- Cover of EP release of Sotsugyō.

Single by Yuki Saito

from the album Axia
- A-side: "Sotsugyō"
- B-side: "Seishun"
- Released: February 12, 1985
- Genre: J-pop
- Length: 4:46
- Label: Canyon Records
- Composer: Kyōhei Tsutsumi (composer)
- Lyricist: Takashi Matsumoto

Yuki Saito singles chronology
|  | "Sotsugyō 卒業" (1985) | "'Shiroi Honō'" (1985) |

= Sotsugyō (Yuki Saito song) =

"Sotsugyō" (卒業) is the debut single of Japanese singer Yuki Saito. The single was released by Canyon Records on February 12, 1985, and was used as an image song for Myojo Foods' "A Ramen Named Youth" (青春という名のラーメン, Seishun to Iu Na no Rāmen) line of instant ramen. The song continues to be popular over 30 years after its debut, having been covered by multiple artists.

==History==
"Sotsugyō" was released on February 12, 1985 by Canyon Records, and debuted at #10 on the Oricon charts where it remained for 3 weeks before climbing as high as #6 and selling a total of 247,140 copies. It also reached #6 on The Best Ten chart. The EP single included a full-body pinup of Saito in a white dress and white sweater.

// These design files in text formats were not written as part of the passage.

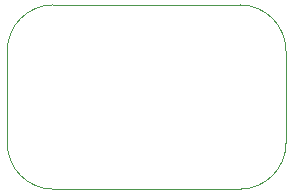
<source format=gko>
%TF.GenerationSoftware,KiCad,Pcbnew,4.0.5-e0-6337~49~ubuntu16.04.1*%
%TF.CreationDate,2017-07-08T22:41:08-07:00*%
%TF.ProjectId,2x3-RGB-LED-NeoPixel-SMT,3278332D5247422D4C45442D4E656F50,1.0*%
%TF.FileFunction,Profile,NP*%
%FSLAX46Y46*%
G04 Gerber Fmt 4.6, Leading zero omitted, Abs format (unit mm)*
G04 Created by KiCad (PCBNEW 4.0.5-e0-6337~49~ubuntu16.04.1) date Sat Jul  8 22:41:08 2017*
%MOMM*%
%LPD*%
G01*
G04 APERTURE LIST*
%ADD10C,0.350000*%
%ADD11C,0.040640*%
G04 APERTURE END LIST*
D10*
D11*
X30100000Y-29500000D02*
X14200000Y-29500000D01*
X30100000Y-45100000D02*
X14200000Y-45100000D01*
X33900000Y-41200000D02*
X33900000Y-33400000D01*
X10300000Y-41200000D02*
X10300000Y-33400000D01*
X33900000Y-33400000D02*
G75*
G03X30000000Y-29500000I-3900000J0D01*
G01*
X30000000Y-45100000D02*
G75*
G03X33900000Y-41200000I0J3900000D01*
G01*
X10300000Y-41200000D02*
G75*
G03X14200000Y-45100000I3900000J0D01*
G01*
X14200000Y-29500000D02*
G75*
G03X10300000Y-33400000I0J-3900000D01*
G01*
M02*

</source>
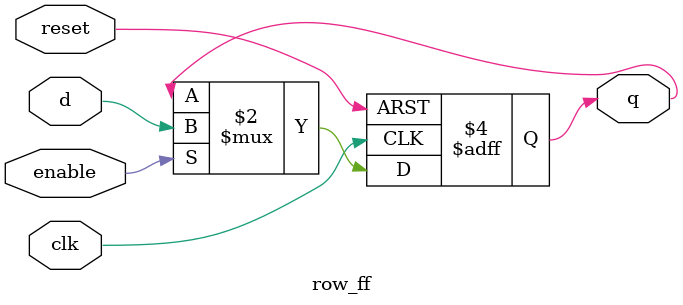
<source format=sv>
module row_ff (
    input  logic clk,     
    input  logic reset,    
    input  logic enable,    
    //input  logic show_row,   
    input  logic d,     
    output logic q 
);

    logic q_reg; 

    always_ff @(posedge clk or posedge reset) begin
        if (reset) begin
            q <= 1'b0;           
        end else if (enable) begin
            q <= d;          
        end
       
    end

    //assign q = show_row ? q_reg : 1'bz; 

endmodule


</source>
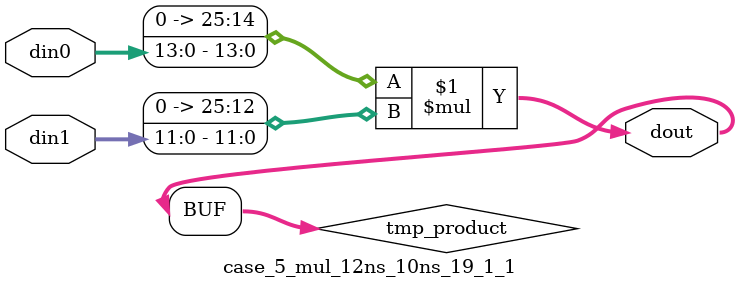
<source format=v>

`timescale 1 ns / 1 ps

 (* use_dsp = "no" *)  module case_5_mul_12ns_10ns_19_1_1(din0, din1, dout);
parameter ID = 1;
parameter NUM_STAGE = 0;
parameter din0_WIDTH = 14;
parameter din1_WIDTH = 12;
parameter dout_WIDTH = 26;

input [din0_WIDTH - 1 : 0] din0; 
input [din1_WIDTH - 1 : 0] din1; 
output [dout_WIDTH - 1 : 0] dout;

wire signed [dout_WIDTH - 1 : 0] tmp_product;
























assign tmp_product = $signed({1'b0, din0}) * $signed({1'b0, din1});











assign dout = tmp_product;





















endmodule

</source>
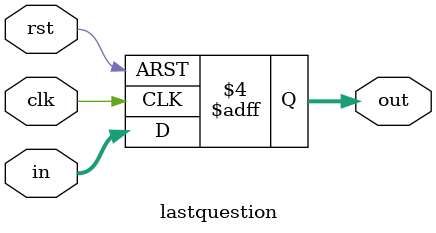
<source format=v>
`timescale 1ns / 1ps


module lastquestion(
    input [7:0] in , input clk , rst ,output reg  [7:0] out 
    );
    always @(posedge clk, posedge rst ) begin
    
    if (rst==1)
    out=0;
    else begin
    out=+in;end
    end
endmodule


</source>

The title song was composed by Kyōhei Tsutsumi, arranged by Satoshi Takebe, with lyrics by Takashi Matsumoto. The B-side, "Seishun" (青春), was composed by Tsutsumi, arranged by Masataka Matsutoya, with lyrics by Matsumoto.

===Chart history===

| Chart (1985) | Release | Peak position |
|---|---|---|
| Oricon | "Sotsugyō/Seishun" | 6 |
| The Best Ten | "Sotsugyō/Seishun" | 6 |

==Track listing==

EP (catalog #7A0464) CD single (catalog #S10A0031, released April 29, 1988)
| No. | Title | Lyrics | Music | Length |
|---|---|---|---|---|
| 1. | "Sotsugyō" (卒業) | Takashi Matsumoto | Kyōhei Tsutsumi (composer) Satoshi Takebe (arranger) | 4:46 |
| 2. | "Seishun" (青春) | Takashi Matsumoto | Kyōhei Tsutsumi (composer) Masataka Matsutoya (arranger) | 3:51 |
| Total length: |  |  |  | 8:37 |

==Covers==
Japanese singer and actress Moeko Matsushita released a single cover version on February 14, 2002. Matsushita's single reached as high as 43 on the Oricon charts and remained on the list for 2 weeks. Later that year, tarento and gravure idol Otoha released a cover on her "OtohaCD Volume 1" album on May 22, which reached #50 on the Oricon charts and remained on the list for 1 week.

Actress and gravure idol Mizuho Hata released a single cover on February 20, 2008. It reached #179 on the Oricon charts, staying on the chart for 1 week. Donna Fiore released a cover on her album "Fiore" on September 3 that same year, though it didn't make it to the Oricon top sales chart. Manami Kurose released a cover as a B-side on her "Love Is...Shine" single on March 11, 2009. A collaboration between Rie Yamaguchi and Manzo produced a cover released on their single Notice Me, Mr. Zombie, I Am Your Classmate (気づいてゾンビさま、私はクラスメイトです, Kizuite Zonbi-sama, Watashi wa Kurasumeito Desu) on February 9, 2011, where it remained on the list for four weeks and reached #44.

The duo FEMM did a cover for their album "80s/90s J-POP REVIVAL", releasing a remix named "卒業 (Radical Hardcore Remix)", as part of the double single "卒業 / 浪漫飛行" on September 27, 2017.